At the conclusion of the venture’s twenty-year concession, the area and facilities of the former consortium were subjected to a government-supervised audit, which, together with other Government data, became the basis for a settlement agreement under which Texpet was required to conduct environmental remediation with respect to the sites in proportion to its one-third interest in the venture. Everything was fine then.
To that end, Texpet executed a $40 million remediation and public works program under close GOE supervision. Texpet’s remediation was fully inspected, certified and approved by the GOE, and the GOE granted Texpet a full and complete release of all further claims, liabilities and obligations associated with Texpet’s operations in Ecuador.
The release documents were signed by the GOE’s Minister of Mines & Energy, the President of Petroecuador, and the General Manger of Petroproduccion—the operational division of Petroecuador. Texpet has had no role whatsoever in exploration and production in Ecuador since 1992.
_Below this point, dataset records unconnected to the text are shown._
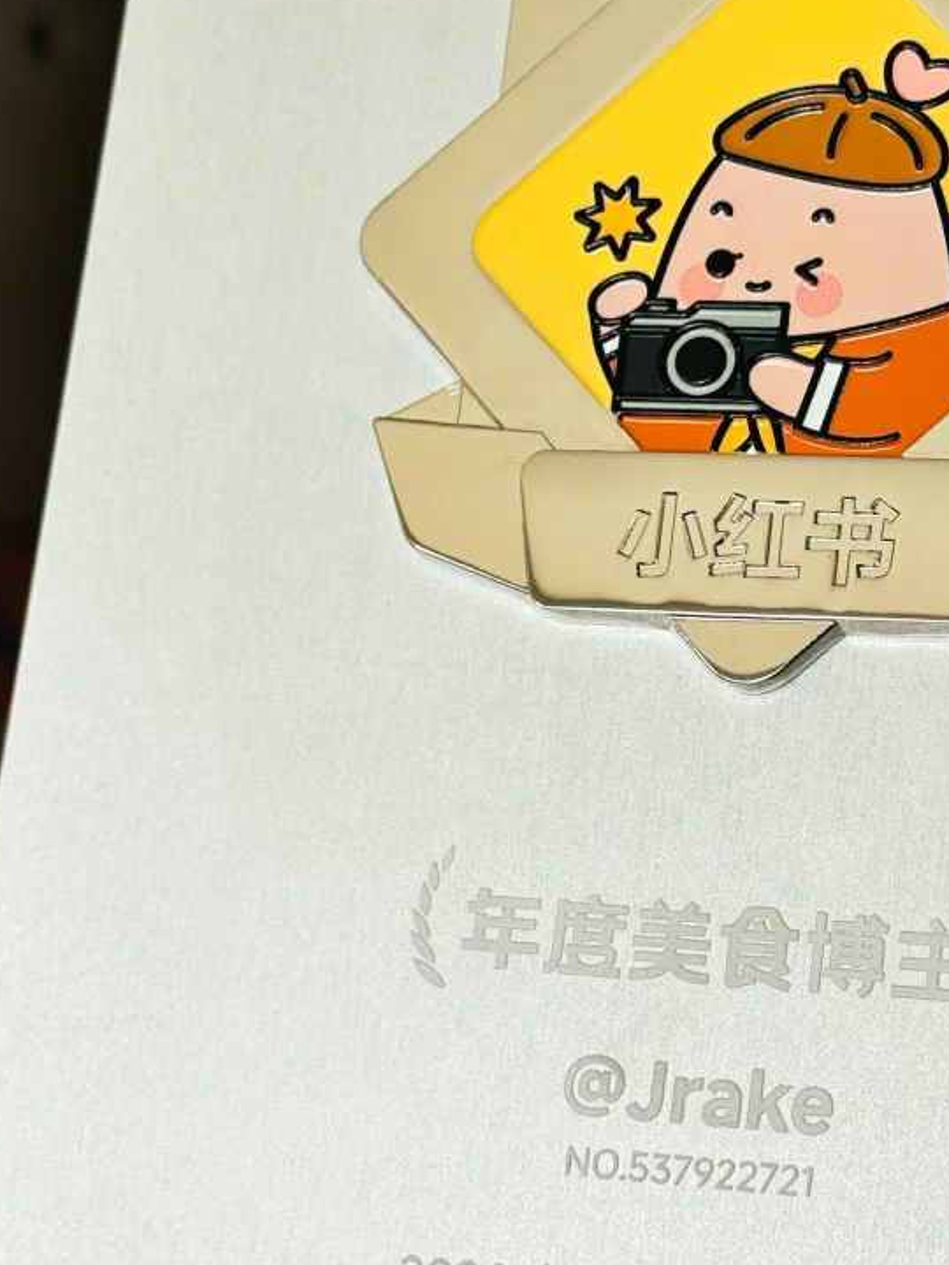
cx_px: 698
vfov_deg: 20.4
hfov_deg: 15.3
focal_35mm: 96
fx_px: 3509
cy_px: 705
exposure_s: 1/810
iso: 64
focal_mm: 6.76
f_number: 1.78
Petroecuador, the sole owner and proprietor of the oil fields, had 15 years to make remediation and failed to remediate its sites even though it was more than willing to do so when it took the $40 million in funding from Texpet in 1992. The environmental degradation which still takes place today is due to Petroecuador’s poor operations and negligence, and the Ecuadorian government’s unwillingness to fund adequate remediation.
Interestingly, in 1999, seven years after Texpet ceased to have any involvement in Ecuadorian operations, the government of Ecuador enacted a new environmental statute – the 1999 Environmental management Act. This allowed any Ecuadorian to file suit for environmental reparations on behalf of the collectivity. While the 1999 EMA created new substantive rights that did not previously exist, the new law cannot be used to challenge pre-1999 conduct, as per Article 7 of the Civil Code of Ecuador, which expressly prohibits retroactive application of Ecuadorian substantive law. Nevertheless, in 2003 the very same U.S. lawyers whom have been waging this campaign since 1993 filed suit against Chevron using this same 1999 law. They should be disbarred for misrepresenting a legal statute in a transparent effort to extort monies from Chevron.
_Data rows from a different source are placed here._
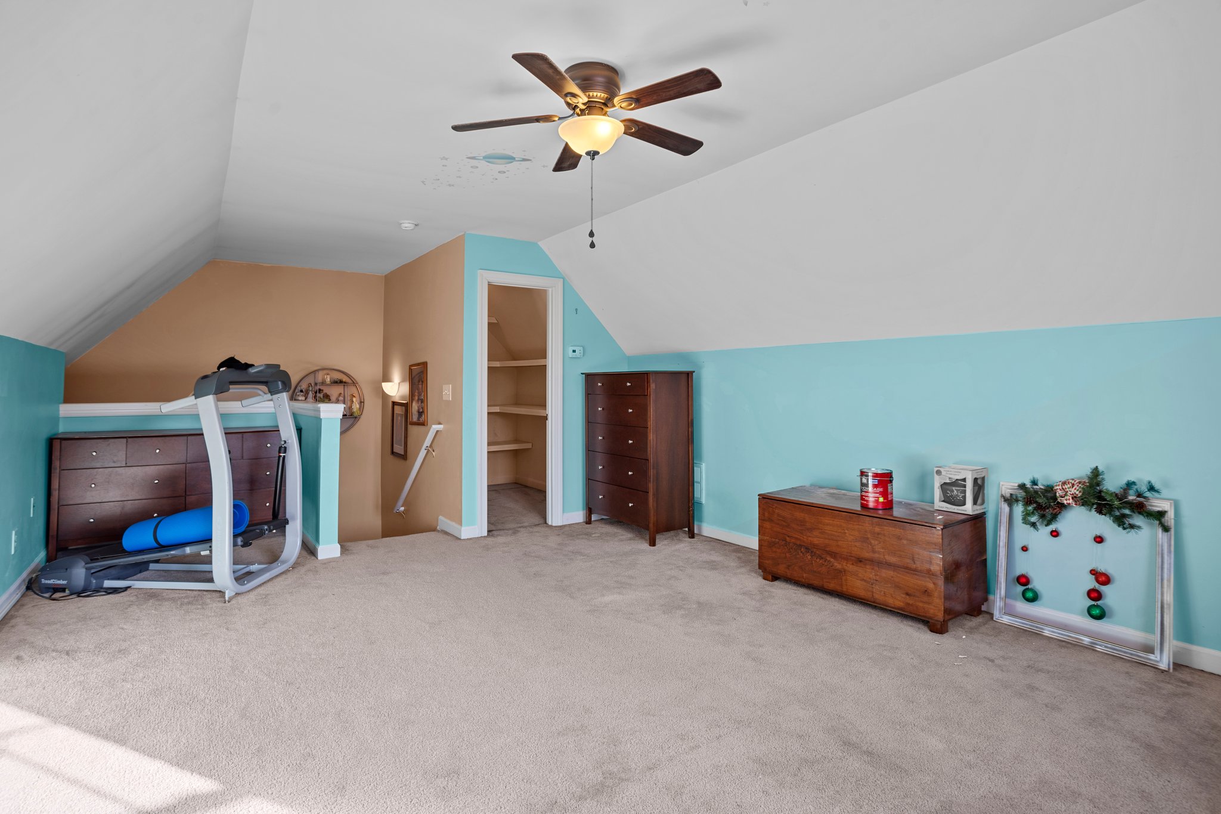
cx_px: 610
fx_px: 576
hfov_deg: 93.3
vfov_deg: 70.4
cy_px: 407
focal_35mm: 17
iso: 200
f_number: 8
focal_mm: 17
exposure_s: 1/6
Chevron is getting blamed for environmental degradation and being illegitimately sued for an environmental crime committed by Petroecuador which accepted Chevron/Texpet’s $40 million pay-out and didn’t fulfill its responsibility to remediate the sites that were explored and extracted. A costly and long-standing legal dispute has arisen between U.S.-based contingency fee-based trial lawyers working in partnership with NGOs and local activists whose goal is to extort a large windfall from Chevron, a large and successful corporation with deep pockets. The general public perceives large corporations such as Chevron as evil-doers, and public opinion tends to scapegoat them.
The litigation in Ecuador has followed the typical pattern for such suits. The lawyers retained a consultant to devise an astronomical estimate of financial liability, which the plaintiffs have attempted to use to frighten the company into a settlement. The expert in question, David Russell, made only a cursory examination of a small handful of sites and did not seek to distinguish between damage caused by Texpet/Petroecuador consortium and damage caused by Petroecuador over the 15 years since Texpet left Ecuador. Also, they did not determine how much was the fault of Petroecuador’s and the Government of Ecuador’s negligence after they had received $40 million in funding to more than cover the costs of this operation from Chevron, as well as being signed off by the GOE upon Texpet’s agreed-upon departure.